### SECCIÓN DE TEXTO:
━━━
CAMINEO.INFO.- Desde que la Iglesia es Iglesia, los ataques en su contra han sido salvajes, desproporcionados, de mala leche y sin intención de establecer un diálogo con el misterio que la constituye. Nada nuevo hay en lo que vemos ahora, desde el “fuego amigo” de periodistas que se dicen católicos, hasta las calenturas trasnochadas de quienes en todo ven un “intento” de la Iglesia por “volver a tener el poder”.
En el siglo cuarto de nuestra era, a San Agustín, enemigos y “amigos” le decían que la Iglesia tenía sus días contados, y el genial obispo de Hipona les respondía diciendo que él veía morir a los que auguraban la muerte de la Iglesia y la Iglesia “permanecía siempre de pie, anunciando el poder de Dios a sucesivas generaciones”. Voltaire dijo aquella frase lapidaria: “De aquí a veinte años ya habrá fenecido la Iglesia católica” en Francia. A los veinte años el que feneció fue Voltaire. “La Iglesia católica –según dijo Montalambert en 1845, al finalizar una sesión del Parlamento--—tiene la victoria y la venganza aseguradas contra aquellos que la calumnian, la encadenan y la traicionan: su venganza es pedir por ellos y su victoria, sobrevivirlos”.
━━━
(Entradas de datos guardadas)
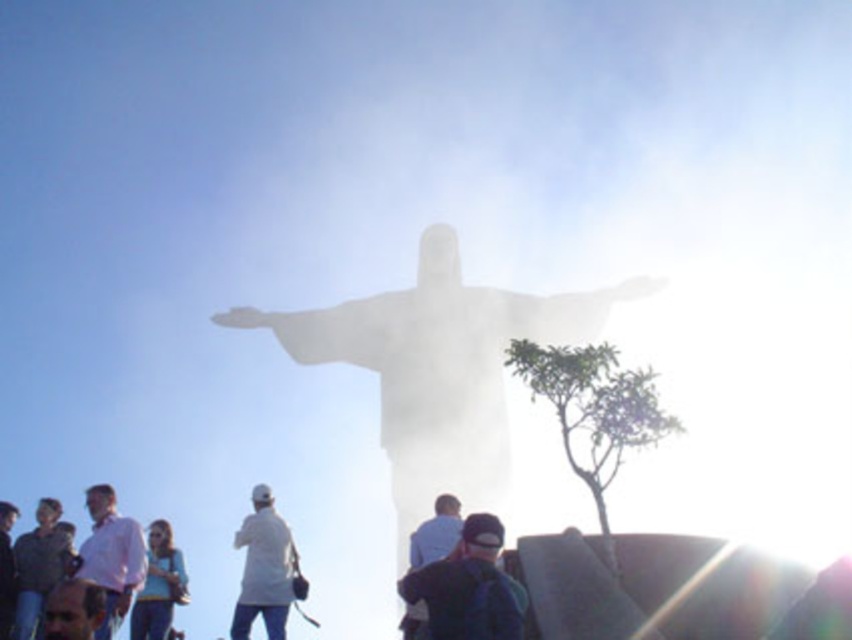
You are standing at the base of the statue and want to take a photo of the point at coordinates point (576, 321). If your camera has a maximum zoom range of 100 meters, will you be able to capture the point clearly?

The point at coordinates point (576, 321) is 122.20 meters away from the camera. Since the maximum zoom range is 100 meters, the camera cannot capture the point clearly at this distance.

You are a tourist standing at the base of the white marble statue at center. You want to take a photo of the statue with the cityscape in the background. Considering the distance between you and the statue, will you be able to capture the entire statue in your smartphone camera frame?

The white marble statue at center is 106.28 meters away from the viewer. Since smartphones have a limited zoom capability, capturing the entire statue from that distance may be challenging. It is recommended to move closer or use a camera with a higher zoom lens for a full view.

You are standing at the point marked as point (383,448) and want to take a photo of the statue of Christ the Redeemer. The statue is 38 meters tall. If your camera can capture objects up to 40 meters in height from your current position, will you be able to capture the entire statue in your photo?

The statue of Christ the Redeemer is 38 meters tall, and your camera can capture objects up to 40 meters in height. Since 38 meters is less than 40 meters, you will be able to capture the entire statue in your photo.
━━━
### LISTA DE ACTIVIDADES:
#1 En el texto sobre los ataques a la Iglesia, ¿cuál es la venganza de la Iglesia católica según Montalambert?
#2 Sigue escribiendo el texto sobre los ataques a la Iglesia a partir de donde termina.

### RESULTADOS ESPERADOS:
#1 Pedir por quienes la calumnian, la encadenan y la traicionan.

#2
La Iglesia está por encima de todos los iluminados, los catastrofistas, los mal intencionados, los ingenuos y los imbéciles que le exigen (así, con nivel de exigencia) que cambie; que le advierten que si no hace esto o lo otro va a desaparecer, que si no deja el dogma se va a consumir, que si no vende sus “tesoros”, los pobres se van a cambiar a una secta, que si no pone fin al celibato sacerdotal va a cosechar puros curas pederastas…
No entiendo cómo los católicos nos dejamos asustar tan fácilmente. O, peor, nos dejamos arrastrar por la opinión de mercachifles disfrazados de vendedores de noticias. Hace falta ser miope, no mirar a la historia y no tener fe en Dios como para que nos hagan ¡buh! Y nos pongamos a temblar.
Necesitamos decisión y firmeza de proclamar a Jesús, para que sea el Enemigo el que tiemble. Y dar la cara a quienes insultan a la Santa Madre Iglesia, también.